I have been reading ebooks for years using the MobiPocket application and one ofmy reasons for liking it was the ability to create your own ebooks from sources such as project Gutenberg in addition to buying commercially produced ebooks.

I recently gave in to temptation and bought a Kindle from Amazon. One of the attractions for me was that it also allows you to read ebooks that you have created yourself. At first, I only created simple ebooks but I recently volunteered to help create a Kindle version of the excellent "Architecture of Open Source Applications" http://www.aosabook.org/en/index.html and, in the process, learnt more about creating better quality ebooks. None of this is very difficult if you are comfortable editing HTML and XML so this post is intended to share the techniques that I found useful.

Alternative formats

The Kindle will do its best to display text and PDF files but these do not give a perfect reading experience.

When displaying text files, the Kindle treats each line as separate - it does not run subsequent lines into a paragraph. It will wrap lines to fit the screen based on the current test size so all the text is visible but in some cases the line breaks can be jarring.

PDF files present a different challenge. Because the PDF files are intended to preserve the page layout, the actual text flow is lost. The Kindle has to preserve the page layout for a PDF file and cannot change text size or handle pages wider than the screen. I have a few books in PDF form that I manage to read on the Kindle by switching to landscape format but it is not possible to change the text size. On the plus side, embedded images work fine.

Neither text nor PDF files allow the Kindle to provide a useful table of contents.

In summary, if you have a small text file or a file that is only available as a PDF then you can read it using the Kindle but it will not give an ideal reading experience.

Native format

In order to get the best reading experience with variable text size and a table of contents, it is necessary to generate an ebook in the 'native' .mobi format.

A simple book can be generated using the open source Calibre tool. This provides a full ebook management service but it includes a format converter that can take a suitable HTML file and generate an ebook.

I used Calibre for relatively simple books but I then found that kindlegen gave more control so I switched to that.

Kindlegen is provided by Amazon - Google gave me this link but search for the latest version
http://www.amazon.com/gp/feature.html?ie=UTF8&docId=1000234621 and it is the officially sanctioned tool for generating ebooks for the Kindle. There are versions of kindlegen for Linux, Mac and Windows and the download includes a very useful example. A guide to using kindlegen is separately available by going to Amazon's page on publishing for Kindle http://www.amazon.com/gp/feature.html?ie=UTF8&docId=1000234621 and is well worth getting.
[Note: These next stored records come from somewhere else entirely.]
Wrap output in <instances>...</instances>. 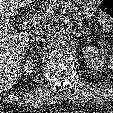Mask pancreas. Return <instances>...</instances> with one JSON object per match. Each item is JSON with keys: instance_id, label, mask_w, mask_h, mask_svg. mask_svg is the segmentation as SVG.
Segmentation results:
<instances>
[{"instance_id": "obj_1", "label": "pancreas", "mask_w": 113, "mask_h": 113, "mask_svg": "<svg viewBox=\"0 0 113 113\" xmlns=\"http://www.w3.org/2000/svg\"><path fill=\"white\" fill-rule=\"evenodd\" d=\"M49 3H45V5L42 6V13H48L50 10L57 8V7H64L69 13H71L72 18L75 20V22L78 25H82V17L81 12L78 10V8L72 4L70 1H64V0H49Z\"/></svg>"}]
</instances>
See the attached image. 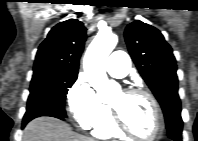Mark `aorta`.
Listing matches in <instances>:
<instances>
[{
	"instance_id": "aorta-1",
	"label": "aorta",
	"mask_w": 198,
	"mask_h": 141,
	"mask_svg": "<svg viewBox=\"0 0 198 141\" xmlns=\"http://www.w3.org/2000/svg\"><path fill=\"white\" fill-rule=\"evenodd\" d=\"M117 42L118 37L113 33H98L84 56L83 65L87 80L102 102H109L119 90L118 84L108 79L105 69L106 60Z\"/></svg>"
}]
</instances>
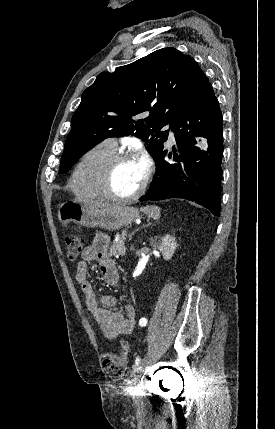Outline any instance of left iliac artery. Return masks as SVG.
Segmentation results:
<instances>
[{
    "instance_id": "1",
    "label": "left iliac artery",
    "mask_w": 275,
    "mask_h": 429,
    "mask_svg": "<svg viewBox=\"0 0 275 429\" xmlns=\"http://www.w3.org/2000/svg\"><path fill=\"white\" fill-rule=\"evenodd\" d=\"M139 325L141 326V327H144V326H146L147 325V319L145 318V317H142L140 320H139ZM139 361H140V359L139 358H137L136 359V365H138V363H139Z\"/></svg>"
}]
</instances>
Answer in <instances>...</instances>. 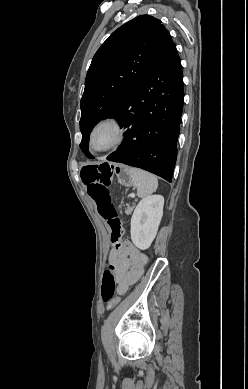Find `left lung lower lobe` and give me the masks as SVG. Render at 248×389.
<instances>
[{
  "label": "left lung lower lobe",
  "mask_w": 248,
  "mask_h": 389,
  "mask_svg": "<svg viewBox=\"0 0 248 389\" xmlns=\"http://www.w3.org/2000/svg\"><path fill=\"white\" fill-rule=\"evenodd\" d=\"M183 90L181 60L172 44L114 116L128 129L122 145L107 160L142 168L171 182Z\"/></svg>",
  "instance_id": "1"
}]
</instances>
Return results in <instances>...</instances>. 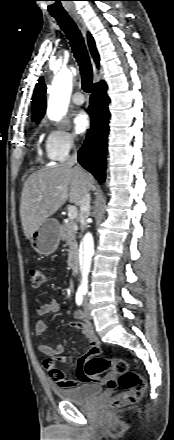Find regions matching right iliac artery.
<instances>
[{
  "label": "right iliac artery",
  "mask_w": 174,
  "mask_h": 440,
  "mask_svg": "<svg viewBox=\"0 0 174 440\" xmlns=\"http://www.w3.org/2000/svg\"><path fill=\"white\" fill-rule=\"evenodd\" d=\"M83 296H84V294L82 292H77L76 293V303H77V305L80 306L82 304Z\"/></svg>",
  "instance_id": "1"
}]
</instances>
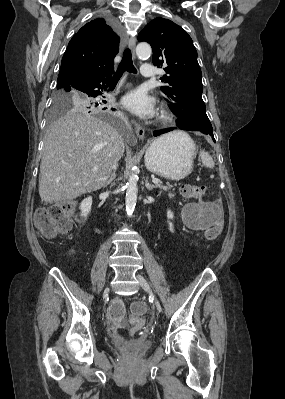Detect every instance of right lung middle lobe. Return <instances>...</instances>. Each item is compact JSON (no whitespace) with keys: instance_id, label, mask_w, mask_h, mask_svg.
I'll use <instances>...</instances> for the list:
<instances>
[{"instance_id":"right-lung-middle-lobe-1","label":"right lung middle lobe","mask_w":285,"mask_h":399,"mask_svg":"<svg viewBox=\"0 0 285 399\" xmlns=\"http://www.w3.org/2000/svg\"><path fill=\"white\" fill-rule=\"evenodd\" d=\"M93 97L72 87H57L51 111L50 122L55 117L71 110L96 111L108 113L109 109L98 103Z\"/></svg>"}]
</instances>
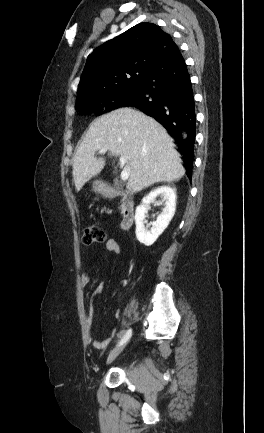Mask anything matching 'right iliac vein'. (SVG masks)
<instances>
[{
	"instance_id": "63e3f726",
	"label": "right iliac vein",
	"mask_w": 264,
	"mask_h": 433,
	"mask_svg": "<svg viewBox=\"0 0 264 433\" xmlns=\"http://www.w3.org/2000/svg\"><path fill=\"white\" fill-rule=\"evenodd\" d=\"M126 343L122 344V345H118L117 347H115L109 354L106 363L110 364L112 363L117 356L122 352V350L124 349Z\"/></svg>"
}]
</instances>
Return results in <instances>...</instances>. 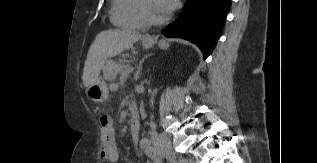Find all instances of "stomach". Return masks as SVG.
<instances>
[{
  "label": "stomach",
  "mask_w": 317,
  "mask_h": 163,
  "mask_svg": "<svg viewBox=\"0 0 317 163\" xmlns=\"http://www.w3.org/2000/svg\"><path fill=\"white\" fill-rule=\"evenodd\" d=\"M142 46L143 48L148 49L152 46V44L142 42ZM159 46L161 48H167L168 44H166L164 41H160ZM86 95L94 103H103L104 101H106L109 96V90L105 81L99 78L95 84L87 87Z\"/></svg>",
  "instance_id": "0dacf381"
}]
</instances>
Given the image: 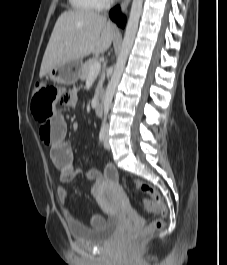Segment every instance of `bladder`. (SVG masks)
<instances>
[{"label":"bladder","instance_id":"1","mask_svg":"<svg viewBox=\"0 0 227 265\" xmlns=\"http://www.w3.org/2000/svg\"><path fill=\"white\" fill-rule=\"evenodd\" d=\"M113 189L120 197H124L121 188L113 186ZM118 226L119 219L116 216H111L106 220L103 219L101 224L92 227L72 222L68 224L69 233L73 239L91 244H99L109 240L117 231Z\"/></svg>","mask_w":227,"mask_h":265}]
</instances>
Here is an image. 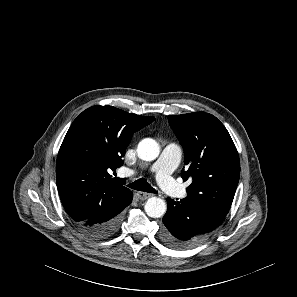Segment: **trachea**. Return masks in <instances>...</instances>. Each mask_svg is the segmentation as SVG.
<instances>
[{
	"label": "trachea",
	"instance_id": "obj_1",
	"mask_svg": "<svg viewBox=\"0 0 297 297\" xmlns=\"http://www.w3.org/2000/svg\"><path fill=\"white\" fill-rule=\"evenodd\" d=\"M127 186L138 191L155 193V194L157 193V191L154 188H152L151 185L144 178H140L134 181L133 183L128 184Z\"/></svg>",
	"mask_w": 297,
	"mask_h": 297
}]
</instances>
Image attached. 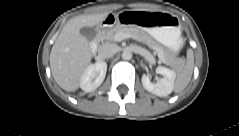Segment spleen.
Segmentation results:
<instances>
[{
	"label": "spleen",
	"mask_w": 239,
	"mask_h": 136,
	"mask_svg": "<svg viewBox=\"0 0 239 136\" xmlns=\"http://www.w3.org/2000/svg\"><path fill=\"white\" fill-rule=\"evenodd\" d=\"M194 68V56L191 50L187 54V62L185 68L178 74L175 82V92L179 93L183 91L189 84Z\"/></svg>",
	"instance_id": "1"
}]
</instances>
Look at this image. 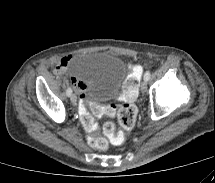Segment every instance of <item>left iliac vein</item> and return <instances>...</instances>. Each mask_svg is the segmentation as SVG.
<instances>
[{"instance_id":"left-iliac-vein-1","label":"left iliac vein","mask_w":215,"mask_h":183,"mask_svg":"<svg viewBox=\"0 0 215 183\" xmlns=\"http://www.w3.org/2000/svg\"><path fill=\"white\" fill-rule=\"evenodd\" d=\"M147 90V81L144 79V81L141 83V92L144 93Z\"/></svg>"}]
</instances>
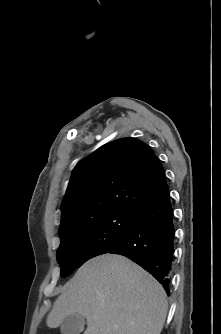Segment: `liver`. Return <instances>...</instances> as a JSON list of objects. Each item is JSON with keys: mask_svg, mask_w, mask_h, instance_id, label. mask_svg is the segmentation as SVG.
<instances>
[{"mask_svg": "<svg viewBox=\"0 0 221 334\" xmlns=\"http://www.w3.org/2000/svg\"><path fill=\"white\" fill-rule=\"evenodd\" d=\"M166 297L160 283L139 265L107 253L78 269L46 323L57 328L77 313L87 320L84 334H160L168 310Z\"/></svg>", "mask_w": 221, "mask_h": 334, "instance_id": "liver-1", "label": "liver"}]
</instances>
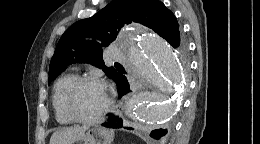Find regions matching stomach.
Here are the masks:
<instances>
[{"instance_id": "1", "label": "stomach", "mask_w": 260, "mask_h": 144, "mask_svg": "<svg viewBox=\"0 0 260 144\" xmlns=\"http://www.w3.org/2000/svg\"><path fill=\"white\" fill-rule=\"evenodd\" d=\"M114 139V131L102 127L89 129L71 144H111Z\"/></svg>"}]
</instances>
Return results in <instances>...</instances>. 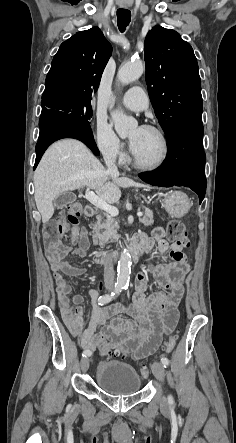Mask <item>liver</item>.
<instances>
[{"label": "liver", "instance_id": "obj_1", "mask_svg": "<svg viewBox=\"0 0 236 443\" xmlns=\"http://www.w3.org/2000/svg\"><path fill=\"white\" fill-rule=\"evenodd\" d=\"M34 186L43 223L53 216V201L61 193L86 186L111 204L120 199V188L146 187L130 178L109 174L92 152L74 139L60 140L47 149L35 170Z\"/></svg>", "mask_w": 236, "mask_h": 443}]
</instances>
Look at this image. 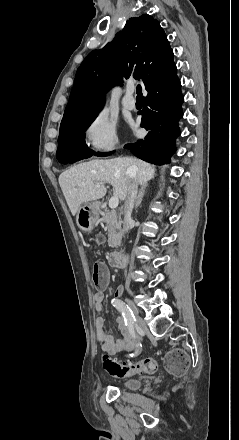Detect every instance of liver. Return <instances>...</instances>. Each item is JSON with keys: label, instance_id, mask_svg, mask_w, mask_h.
I'll return each instance as SVG.
<instances>
[{"label": "liver", "instance_id": "1", "mask_svg": "<svg viewBox=\"0 0 239 440\" xmlns=\"http://www.w3.org/2000/svg\"><path fill=\"white\" fill-rule=\"evenodd\" d=\"M133 174H131V170ZM155 176V166L146 164L137 158H113V160H91L73 166L59 176L60 188L65 200L75 216L83 202H93L105 196L107 190L104 184L108 182L114 188V196L119 200H125L128 192V184L132 178H136L138 184L146 186L149 180Z\"/></svg>", "mask_w": 239, "mask_h": 440}]
</instances>
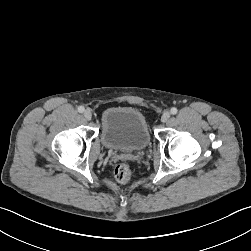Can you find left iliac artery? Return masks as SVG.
<instances>
[{
	"label": "left iliac artery",
	"mask_w": 251,
	"mask_h": 251,
	"mask_svg": "<svg viewBox=\"0 0 251 251\" xmlns=\"http://www.w3.org/2000/svg\"><path fill=\"white\" fill-rule=\"evenodd\" d=\"M170 112H171V114L175 115L178 112V110H177V108L172 107Z\"/></svg>",
	"instance_id": "left-iliac-artery-1"
}]
</instances>
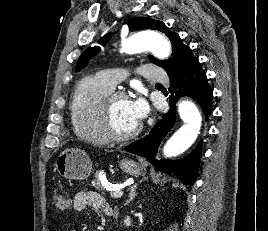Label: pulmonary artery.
I'll use <instances>...</instances> for the list:
<instances>
[{
  "instance_id": "e3ab8cb5",
  "label": "pulmonary artery",
  "mask_w": 268,
  "mask_h": 231,
  "mask_svg": "<svg viewBox=\"0 0 268 231\" xmlns=\"http://www.w3.org/2000/svg\"><path fill=\"white\" fill-rule=\"evenodd\" d=\"M141 74L149 82H164L166 74L161 67L153 64H145L141 67ZM101 80L108 86L114 88L121 80V76L115 69H105L100 72Z\"/></svg>"
}]
</instances>
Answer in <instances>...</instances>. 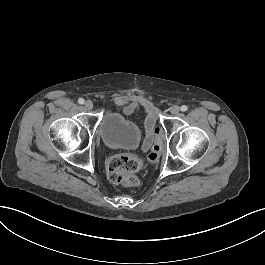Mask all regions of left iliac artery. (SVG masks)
I'll list each match as a JSON object with an SVG mask.
<instances>
[{"instance_id":"obj_1","label":"left iliac artery","mask_w":265,"mask_h":265,"mask_svg":"<svg viewBox=\"0 0 265 265\" xmlns=\"http://www.w3.org/2000/svg\"><path fill=\"white\" fill-rule=\"evenodd\" d=\"M187 109H188V107H187L186 105H182V106H181V111H182V112L187 111Z\"/></svg>"}]
</instances>
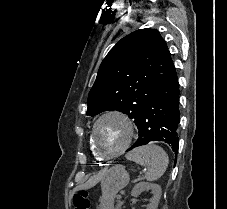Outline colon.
<instances>
[{
	"label": "colon",
	"instance_id": "obj_1",
	"mask_svg": "<svg viewBox=\"0 0 227 209\" xmlns=\"http://www.w3.org/2000/svg\"><path fill=\"white\" fill-rule=\"evenodd\" d=\"M73 209H90L91 202L86 190L82 189L73 196Z\"/></svg>",
	"mask_w": 227,
	"mask_h": 209
}]
</instances>
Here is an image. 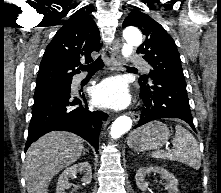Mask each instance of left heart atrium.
Listing matches in <instances>:
<instances>
[{
    "instance_id": "left-heart-atrium-1",
    "label": "left heart atrium",
    "mask_w": 221,
    "mask_h": 193,
    "mask_svg": "<svg viewBox=\"0 0 221 193\" xmlns=\"http://www.w3.org/2000/svg\"><path fill=\"white\" fill-rule=\"evenodd\" d=\"M93 100L100 107L123 109L131 100L126 83L119 78H110L98 84L93 90Z\"/></svg>"
}]
</instances>
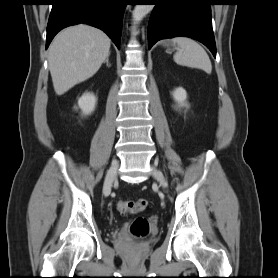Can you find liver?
I'll list each match as a JSON object with an SVG mask.
<instances>
[{"label": "liver", "instance_id": "1", "mask_svg": "<svg viewBox=\"0 0 278 278\" xmlns=\"http://www.w3.org/2000/svg\"><path fill=\"white\" fill-rule=\"evenodd\" d=\"M110 39L100 29L75 25L63 29L49 48V70L57 95L92 77L110 54Z\"/></svg>", "mask_w": 278, "mask_h": 278}]
</instances>
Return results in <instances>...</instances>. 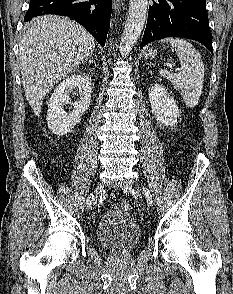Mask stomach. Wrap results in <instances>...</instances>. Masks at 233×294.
Returning a JSON list of instances; mask_svg holds the SVG:
<instances>
[{"mask_svg": "<svg viewBox=\"0 0 233 294\" xmlns=\"http://www.w3.org/2000/svg\"><path fill=\"white\" fill-rule=\"evenodd\" d=\"M157 55V51L153 48H149L145 50L144 56L147 59H153Z\"/></svg>", "mask_w": 233, "mask_h": 294, "instance_id": "1", "label": "stomach"}]
</instances>
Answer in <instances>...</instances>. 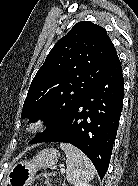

Kindlegen also supports the creation of an ebook from a single HTML file but if you want to create a larger ebook or to include a table of contents then you need to go to the trouble of creating an .opf file and structuring the book accordingly.

Creating an ebook using .opf, .ncx and other files

The best way to create your first ebook based on .opf is to take the relevant files from the kindlegen example and edit those. The .opf file is both a manifest that lists the component files and meta-data and also includes a reading order.

The various meta-data include title, author(s), ISBN number, subject and summary and are all pretty obvious.

The manifest part is a list of files to include. These are mostly HTML files but the cover image (if any) is specified there and the .ncx contents file (covered below). When specifying files to include, simply keep them all in the same directory as the .opf file and refer to them by name. You can probably refer to files in relative or absolute directories if you need to.

One piece of good news (if you are lazy like me) is that you do not need to explicitly include image files in the .opf file. If you include an HTML file that includes an image then kindlegen will pick it up automatically.

The kindlegen guide includes guidelines on cover images - basically go for 600 by 800 in colour and try not to re-scale because that reduces the quality. If you use large embedded images then the kindle will scale them nicely for different screen layout. There is no need to change the image size unless memory usage becomes an issue. Larger than 600 or 800 in either direction will be wasted but re-scaling it yourself may affect quality.

Once you have all of the files in the manifest, you need to set the reading order and the table of contents.

The table of contents is slightly annoying in that you are advised to create it in two ways. You create an HTML table of contents that lists the chapters (or sub-sections) and has links (more below on links). This is to be found when the reader starts at the beginning of the book. The second table of contents is an XML file with a .ncx extension that associates text with a file and optional location. This table of contents is the one found when the reader selects go to table of contents.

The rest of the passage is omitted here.